The three–not social workers, as it turns out, but N.Y.U. students doing field research for an advanced sociology lab–turn with looks of surprise on their faces.
“Yeah, you,” Sewanicki continues. “Do you think those guys want to go back to living with people like you watching them all the time?”
“Well–yeah,” the male says hesitantly, his world-view suddenly called into question.
“Gimme a break,” Sewanicki continues. “They’ve spent their whole lives running away from milquetoasts and school marms. They haven’t got much longer to live-let them drink themselves into oblivion if they want.”

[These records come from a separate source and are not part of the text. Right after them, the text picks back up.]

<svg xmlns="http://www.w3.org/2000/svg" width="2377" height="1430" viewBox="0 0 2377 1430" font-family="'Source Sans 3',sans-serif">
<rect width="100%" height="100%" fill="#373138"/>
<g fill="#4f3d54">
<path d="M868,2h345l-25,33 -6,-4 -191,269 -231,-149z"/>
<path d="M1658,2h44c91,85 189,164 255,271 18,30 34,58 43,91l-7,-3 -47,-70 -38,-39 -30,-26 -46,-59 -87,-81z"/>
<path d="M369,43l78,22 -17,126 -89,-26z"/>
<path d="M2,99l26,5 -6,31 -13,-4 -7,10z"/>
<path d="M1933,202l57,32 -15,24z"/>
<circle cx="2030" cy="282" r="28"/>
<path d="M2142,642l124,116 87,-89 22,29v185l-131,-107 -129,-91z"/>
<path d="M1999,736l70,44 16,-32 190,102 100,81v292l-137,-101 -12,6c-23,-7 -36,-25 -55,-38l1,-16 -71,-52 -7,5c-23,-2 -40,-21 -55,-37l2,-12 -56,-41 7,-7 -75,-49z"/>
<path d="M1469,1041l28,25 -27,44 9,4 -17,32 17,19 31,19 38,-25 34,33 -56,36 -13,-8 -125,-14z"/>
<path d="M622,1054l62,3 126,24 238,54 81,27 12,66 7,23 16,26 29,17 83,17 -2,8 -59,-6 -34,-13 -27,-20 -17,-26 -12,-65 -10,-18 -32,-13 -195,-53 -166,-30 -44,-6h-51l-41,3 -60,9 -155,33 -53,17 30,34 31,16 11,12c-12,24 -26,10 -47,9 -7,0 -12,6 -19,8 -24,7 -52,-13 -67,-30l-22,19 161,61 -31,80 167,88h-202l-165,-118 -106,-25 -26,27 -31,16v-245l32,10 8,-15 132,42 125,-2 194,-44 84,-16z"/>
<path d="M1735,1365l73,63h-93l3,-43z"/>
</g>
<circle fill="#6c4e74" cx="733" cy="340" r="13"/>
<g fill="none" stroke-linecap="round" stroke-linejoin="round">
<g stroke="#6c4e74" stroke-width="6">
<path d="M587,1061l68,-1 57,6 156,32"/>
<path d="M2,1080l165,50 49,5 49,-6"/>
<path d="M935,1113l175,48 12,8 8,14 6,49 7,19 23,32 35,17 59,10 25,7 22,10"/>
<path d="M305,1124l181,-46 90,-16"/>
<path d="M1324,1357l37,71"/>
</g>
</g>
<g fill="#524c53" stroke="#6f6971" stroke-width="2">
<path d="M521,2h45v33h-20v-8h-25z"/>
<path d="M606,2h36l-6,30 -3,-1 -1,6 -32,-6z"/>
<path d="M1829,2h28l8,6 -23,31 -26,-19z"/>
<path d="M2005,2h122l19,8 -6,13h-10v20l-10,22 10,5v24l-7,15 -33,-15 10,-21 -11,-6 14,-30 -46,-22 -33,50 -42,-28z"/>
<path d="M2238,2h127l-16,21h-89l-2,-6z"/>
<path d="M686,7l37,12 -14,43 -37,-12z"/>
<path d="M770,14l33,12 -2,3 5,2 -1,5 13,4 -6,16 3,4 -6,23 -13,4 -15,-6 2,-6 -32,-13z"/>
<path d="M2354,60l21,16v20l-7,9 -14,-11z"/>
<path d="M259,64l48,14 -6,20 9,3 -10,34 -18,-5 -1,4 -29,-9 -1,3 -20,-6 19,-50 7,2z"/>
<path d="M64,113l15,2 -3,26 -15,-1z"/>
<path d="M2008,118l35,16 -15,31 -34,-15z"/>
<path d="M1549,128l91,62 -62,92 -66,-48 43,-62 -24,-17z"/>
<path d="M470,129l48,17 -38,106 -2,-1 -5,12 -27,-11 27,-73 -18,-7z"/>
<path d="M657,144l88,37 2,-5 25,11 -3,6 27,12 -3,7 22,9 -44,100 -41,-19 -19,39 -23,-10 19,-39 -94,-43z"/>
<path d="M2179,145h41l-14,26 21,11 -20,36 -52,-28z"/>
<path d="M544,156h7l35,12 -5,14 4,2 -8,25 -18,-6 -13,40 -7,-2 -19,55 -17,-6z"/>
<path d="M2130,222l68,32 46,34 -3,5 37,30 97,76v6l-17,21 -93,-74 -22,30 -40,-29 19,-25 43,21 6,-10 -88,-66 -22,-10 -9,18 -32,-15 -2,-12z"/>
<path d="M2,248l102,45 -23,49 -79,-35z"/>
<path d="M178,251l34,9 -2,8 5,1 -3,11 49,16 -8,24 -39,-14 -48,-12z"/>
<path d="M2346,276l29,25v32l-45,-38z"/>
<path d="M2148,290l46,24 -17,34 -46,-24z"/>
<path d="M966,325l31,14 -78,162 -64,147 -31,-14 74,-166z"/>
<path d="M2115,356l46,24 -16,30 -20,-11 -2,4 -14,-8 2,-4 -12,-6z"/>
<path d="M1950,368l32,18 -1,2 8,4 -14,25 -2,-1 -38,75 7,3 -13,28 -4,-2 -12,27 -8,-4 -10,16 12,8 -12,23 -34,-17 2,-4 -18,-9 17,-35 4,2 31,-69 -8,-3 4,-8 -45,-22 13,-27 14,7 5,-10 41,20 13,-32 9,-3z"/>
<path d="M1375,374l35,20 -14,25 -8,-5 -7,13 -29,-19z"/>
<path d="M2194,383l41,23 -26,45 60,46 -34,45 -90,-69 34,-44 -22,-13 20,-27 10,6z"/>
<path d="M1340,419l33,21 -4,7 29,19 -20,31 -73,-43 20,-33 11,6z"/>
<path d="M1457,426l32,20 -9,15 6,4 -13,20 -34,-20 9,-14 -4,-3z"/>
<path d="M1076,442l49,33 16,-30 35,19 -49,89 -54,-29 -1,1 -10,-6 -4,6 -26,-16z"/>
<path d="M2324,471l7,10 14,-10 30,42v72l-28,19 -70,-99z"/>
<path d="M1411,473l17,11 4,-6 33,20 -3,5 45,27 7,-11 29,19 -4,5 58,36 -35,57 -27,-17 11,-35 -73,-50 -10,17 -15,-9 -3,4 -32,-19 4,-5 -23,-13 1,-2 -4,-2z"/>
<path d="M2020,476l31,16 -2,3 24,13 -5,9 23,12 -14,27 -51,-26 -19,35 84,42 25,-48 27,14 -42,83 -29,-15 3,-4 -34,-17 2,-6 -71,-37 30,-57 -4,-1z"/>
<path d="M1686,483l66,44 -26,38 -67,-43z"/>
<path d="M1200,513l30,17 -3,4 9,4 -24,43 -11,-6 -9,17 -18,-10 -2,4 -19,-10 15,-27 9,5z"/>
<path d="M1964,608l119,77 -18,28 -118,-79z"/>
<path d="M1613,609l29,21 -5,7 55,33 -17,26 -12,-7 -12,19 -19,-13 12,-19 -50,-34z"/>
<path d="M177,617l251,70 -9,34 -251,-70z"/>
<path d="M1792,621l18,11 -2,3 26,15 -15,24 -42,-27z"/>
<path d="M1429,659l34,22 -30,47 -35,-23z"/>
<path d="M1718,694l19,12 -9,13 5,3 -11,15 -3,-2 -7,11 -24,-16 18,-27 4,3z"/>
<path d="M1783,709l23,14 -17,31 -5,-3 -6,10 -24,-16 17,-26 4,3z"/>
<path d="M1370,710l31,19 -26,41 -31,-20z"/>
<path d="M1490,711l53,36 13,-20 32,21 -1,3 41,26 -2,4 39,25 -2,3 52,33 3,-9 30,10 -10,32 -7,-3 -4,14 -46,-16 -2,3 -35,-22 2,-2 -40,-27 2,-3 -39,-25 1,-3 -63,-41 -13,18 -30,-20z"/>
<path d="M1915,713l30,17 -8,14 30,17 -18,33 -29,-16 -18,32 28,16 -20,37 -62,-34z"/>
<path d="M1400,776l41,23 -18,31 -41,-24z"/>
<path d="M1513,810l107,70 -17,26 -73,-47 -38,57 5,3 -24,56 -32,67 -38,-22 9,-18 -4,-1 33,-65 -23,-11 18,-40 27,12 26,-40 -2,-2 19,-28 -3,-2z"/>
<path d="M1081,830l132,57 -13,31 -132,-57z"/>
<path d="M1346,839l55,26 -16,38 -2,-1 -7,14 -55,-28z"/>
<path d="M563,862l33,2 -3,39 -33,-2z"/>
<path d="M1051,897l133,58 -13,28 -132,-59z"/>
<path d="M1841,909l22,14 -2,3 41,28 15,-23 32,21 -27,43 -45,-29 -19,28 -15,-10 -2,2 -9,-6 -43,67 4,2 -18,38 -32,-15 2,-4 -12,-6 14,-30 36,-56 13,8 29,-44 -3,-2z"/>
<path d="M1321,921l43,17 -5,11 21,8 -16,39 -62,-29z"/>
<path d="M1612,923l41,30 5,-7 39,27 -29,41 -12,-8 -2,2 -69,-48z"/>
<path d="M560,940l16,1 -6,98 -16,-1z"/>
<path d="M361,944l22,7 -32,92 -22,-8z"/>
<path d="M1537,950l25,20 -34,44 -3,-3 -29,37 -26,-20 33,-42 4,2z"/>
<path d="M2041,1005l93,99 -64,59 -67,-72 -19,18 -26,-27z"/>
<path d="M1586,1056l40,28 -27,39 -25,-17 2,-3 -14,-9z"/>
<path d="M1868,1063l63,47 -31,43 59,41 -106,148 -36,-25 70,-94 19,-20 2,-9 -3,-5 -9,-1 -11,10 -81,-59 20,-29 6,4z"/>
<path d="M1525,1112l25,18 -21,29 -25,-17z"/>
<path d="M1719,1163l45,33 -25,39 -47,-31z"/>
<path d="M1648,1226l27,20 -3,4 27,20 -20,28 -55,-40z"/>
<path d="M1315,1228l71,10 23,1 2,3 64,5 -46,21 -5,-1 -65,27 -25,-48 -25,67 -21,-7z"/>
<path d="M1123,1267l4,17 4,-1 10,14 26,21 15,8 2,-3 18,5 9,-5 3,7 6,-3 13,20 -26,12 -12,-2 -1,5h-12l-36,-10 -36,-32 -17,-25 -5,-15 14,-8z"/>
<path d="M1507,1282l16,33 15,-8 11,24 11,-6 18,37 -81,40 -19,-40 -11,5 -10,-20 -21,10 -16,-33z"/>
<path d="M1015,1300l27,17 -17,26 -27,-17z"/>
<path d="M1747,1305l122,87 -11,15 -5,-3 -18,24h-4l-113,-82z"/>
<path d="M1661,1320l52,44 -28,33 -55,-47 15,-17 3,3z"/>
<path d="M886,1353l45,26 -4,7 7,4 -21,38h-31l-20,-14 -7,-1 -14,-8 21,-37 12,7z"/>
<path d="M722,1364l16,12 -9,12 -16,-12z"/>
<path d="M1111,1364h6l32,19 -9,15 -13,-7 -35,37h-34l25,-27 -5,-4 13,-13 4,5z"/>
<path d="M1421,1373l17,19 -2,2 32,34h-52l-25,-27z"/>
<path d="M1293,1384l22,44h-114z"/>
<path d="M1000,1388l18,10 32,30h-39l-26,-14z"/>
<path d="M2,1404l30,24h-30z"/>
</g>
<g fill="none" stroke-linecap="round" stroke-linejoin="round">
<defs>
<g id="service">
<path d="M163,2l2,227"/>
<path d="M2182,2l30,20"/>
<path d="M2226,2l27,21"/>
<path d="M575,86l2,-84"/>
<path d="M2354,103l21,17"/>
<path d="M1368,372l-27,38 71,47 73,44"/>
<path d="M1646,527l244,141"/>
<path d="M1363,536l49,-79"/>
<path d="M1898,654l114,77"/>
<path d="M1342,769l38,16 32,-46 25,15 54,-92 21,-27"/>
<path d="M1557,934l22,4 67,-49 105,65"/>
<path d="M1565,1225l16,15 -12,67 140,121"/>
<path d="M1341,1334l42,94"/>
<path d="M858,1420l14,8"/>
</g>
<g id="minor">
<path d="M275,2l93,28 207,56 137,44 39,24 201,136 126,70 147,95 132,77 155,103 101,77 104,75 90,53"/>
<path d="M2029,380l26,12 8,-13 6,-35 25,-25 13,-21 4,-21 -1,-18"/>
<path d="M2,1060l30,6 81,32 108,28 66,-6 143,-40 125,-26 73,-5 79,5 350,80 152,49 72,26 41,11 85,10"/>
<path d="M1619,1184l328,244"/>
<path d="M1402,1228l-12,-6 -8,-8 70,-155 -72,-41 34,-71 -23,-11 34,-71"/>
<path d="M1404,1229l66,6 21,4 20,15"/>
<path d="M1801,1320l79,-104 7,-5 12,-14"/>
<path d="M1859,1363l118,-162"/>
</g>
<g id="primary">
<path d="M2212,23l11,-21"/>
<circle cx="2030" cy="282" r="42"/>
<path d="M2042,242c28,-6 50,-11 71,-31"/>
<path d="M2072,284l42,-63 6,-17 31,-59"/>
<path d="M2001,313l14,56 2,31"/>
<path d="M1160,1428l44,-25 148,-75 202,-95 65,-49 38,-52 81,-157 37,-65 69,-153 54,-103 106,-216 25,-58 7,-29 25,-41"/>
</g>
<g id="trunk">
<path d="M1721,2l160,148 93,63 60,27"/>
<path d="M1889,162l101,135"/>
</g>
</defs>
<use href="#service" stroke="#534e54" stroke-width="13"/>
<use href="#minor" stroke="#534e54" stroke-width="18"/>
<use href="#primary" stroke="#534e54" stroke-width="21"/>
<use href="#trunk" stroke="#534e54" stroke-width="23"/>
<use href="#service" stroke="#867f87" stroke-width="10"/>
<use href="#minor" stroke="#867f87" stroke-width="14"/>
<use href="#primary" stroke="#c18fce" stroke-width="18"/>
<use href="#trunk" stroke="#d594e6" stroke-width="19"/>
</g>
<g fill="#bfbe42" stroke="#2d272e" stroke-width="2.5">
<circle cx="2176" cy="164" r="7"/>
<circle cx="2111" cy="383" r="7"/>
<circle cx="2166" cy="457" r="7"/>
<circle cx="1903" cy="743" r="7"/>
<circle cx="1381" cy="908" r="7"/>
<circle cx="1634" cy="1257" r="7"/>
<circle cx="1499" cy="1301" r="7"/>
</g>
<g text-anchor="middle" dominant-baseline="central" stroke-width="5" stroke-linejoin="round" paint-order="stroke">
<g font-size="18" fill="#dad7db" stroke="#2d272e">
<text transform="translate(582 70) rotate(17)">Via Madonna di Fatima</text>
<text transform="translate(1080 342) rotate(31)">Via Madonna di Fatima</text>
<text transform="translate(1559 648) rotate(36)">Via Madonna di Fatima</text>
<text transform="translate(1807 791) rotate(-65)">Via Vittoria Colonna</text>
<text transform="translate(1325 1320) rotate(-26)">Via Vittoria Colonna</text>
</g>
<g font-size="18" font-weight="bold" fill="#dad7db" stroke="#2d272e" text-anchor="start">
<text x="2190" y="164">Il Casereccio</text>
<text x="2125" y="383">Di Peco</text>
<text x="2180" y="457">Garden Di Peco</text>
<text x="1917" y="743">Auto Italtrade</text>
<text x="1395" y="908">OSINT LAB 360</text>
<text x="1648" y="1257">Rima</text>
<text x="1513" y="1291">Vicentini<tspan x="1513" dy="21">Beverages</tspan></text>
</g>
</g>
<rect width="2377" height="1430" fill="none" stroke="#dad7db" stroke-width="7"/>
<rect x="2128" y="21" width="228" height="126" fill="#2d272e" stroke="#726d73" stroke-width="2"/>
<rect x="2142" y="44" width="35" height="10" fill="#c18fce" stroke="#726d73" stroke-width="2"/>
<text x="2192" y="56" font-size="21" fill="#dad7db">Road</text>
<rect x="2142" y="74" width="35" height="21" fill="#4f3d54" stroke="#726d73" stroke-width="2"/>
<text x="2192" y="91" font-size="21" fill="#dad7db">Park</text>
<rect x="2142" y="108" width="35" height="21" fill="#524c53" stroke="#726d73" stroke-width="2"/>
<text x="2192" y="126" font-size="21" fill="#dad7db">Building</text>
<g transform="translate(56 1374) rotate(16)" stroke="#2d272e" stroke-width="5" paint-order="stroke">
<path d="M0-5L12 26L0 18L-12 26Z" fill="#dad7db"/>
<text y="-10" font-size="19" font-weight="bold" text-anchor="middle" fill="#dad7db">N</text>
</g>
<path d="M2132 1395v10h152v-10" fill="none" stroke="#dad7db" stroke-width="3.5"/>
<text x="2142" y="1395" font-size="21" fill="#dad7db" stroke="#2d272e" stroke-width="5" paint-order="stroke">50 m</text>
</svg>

The three are quiet for a moment, as they consider the public policy and philosophical aspects of what they are being asked to do.
“You mean–do nothing?”
“Right–just . . . go . . . away.”
The three look at each other, then the male looks at his watch. “There’s a 2-for-1 Bud Light special at McSweeney’s in the Village tonight,” he says to the women. “You guys up for it?”
“I’ve got a mid-term in Stochastic Variables in Quantitative Research,” the woman begins, but Sewanicki cuts her off.
“Listen sweetheart,” he says. “Once you get a job you’ll never touch another stochastic variable in your life. Believe me–I worked for four decades, and the only thing I needed to remember from college was one lousy football play.”
“Is that so?” the male student asks.
“In that case,” he says to the women, “let’s party!”